Task prompt: Every line that holds the word "along" needs to be copied from the data below.

The data:
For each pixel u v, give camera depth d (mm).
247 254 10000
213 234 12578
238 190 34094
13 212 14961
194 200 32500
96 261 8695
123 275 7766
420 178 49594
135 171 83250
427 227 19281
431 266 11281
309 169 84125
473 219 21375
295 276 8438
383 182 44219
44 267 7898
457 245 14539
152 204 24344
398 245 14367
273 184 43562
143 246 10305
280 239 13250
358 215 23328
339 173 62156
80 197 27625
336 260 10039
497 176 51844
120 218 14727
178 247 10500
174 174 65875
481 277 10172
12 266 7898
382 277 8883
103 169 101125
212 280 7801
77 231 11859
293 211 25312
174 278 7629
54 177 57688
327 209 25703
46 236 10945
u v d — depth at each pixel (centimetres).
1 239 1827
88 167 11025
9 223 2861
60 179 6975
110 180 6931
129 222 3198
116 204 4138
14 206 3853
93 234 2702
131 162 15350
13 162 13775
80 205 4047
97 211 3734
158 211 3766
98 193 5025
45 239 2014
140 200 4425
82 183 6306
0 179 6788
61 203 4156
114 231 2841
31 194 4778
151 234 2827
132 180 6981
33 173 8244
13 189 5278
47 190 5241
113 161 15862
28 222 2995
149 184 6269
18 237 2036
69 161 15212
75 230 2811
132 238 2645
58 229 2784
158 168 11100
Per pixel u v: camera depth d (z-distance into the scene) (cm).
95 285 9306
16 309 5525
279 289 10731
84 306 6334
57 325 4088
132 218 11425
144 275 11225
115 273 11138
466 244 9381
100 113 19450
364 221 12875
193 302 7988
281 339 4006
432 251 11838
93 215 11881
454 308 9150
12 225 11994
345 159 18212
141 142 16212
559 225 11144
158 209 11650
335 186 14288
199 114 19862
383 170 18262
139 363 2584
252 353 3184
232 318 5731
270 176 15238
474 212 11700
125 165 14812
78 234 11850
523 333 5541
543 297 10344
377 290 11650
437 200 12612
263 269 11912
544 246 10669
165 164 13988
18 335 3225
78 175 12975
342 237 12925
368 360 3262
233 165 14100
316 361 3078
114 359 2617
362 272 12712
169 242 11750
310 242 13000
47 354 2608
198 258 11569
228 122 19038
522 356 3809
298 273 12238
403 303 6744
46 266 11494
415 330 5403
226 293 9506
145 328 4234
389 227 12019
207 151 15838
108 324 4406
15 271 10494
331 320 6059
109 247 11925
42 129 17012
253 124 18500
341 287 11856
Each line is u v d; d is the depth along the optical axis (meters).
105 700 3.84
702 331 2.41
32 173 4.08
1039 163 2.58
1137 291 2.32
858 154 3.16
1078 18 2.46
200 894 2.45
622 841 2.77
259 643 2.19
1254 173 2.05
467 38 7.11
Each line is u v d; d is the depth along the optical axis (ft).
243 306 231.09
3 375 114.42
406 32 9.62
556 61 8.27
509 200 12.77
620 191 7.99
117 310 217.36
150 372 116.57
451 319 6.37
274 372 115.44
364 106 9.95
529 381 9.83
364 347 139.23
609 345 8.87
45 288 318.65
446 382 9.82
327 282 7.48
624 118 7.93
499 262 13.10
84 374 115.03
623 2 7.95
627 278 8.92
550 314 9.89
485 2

Expected answer:
Each line is u v d; d is the depth along the optical axis (meters).
Each line is u v d; d is the depth along the optical axis (ft).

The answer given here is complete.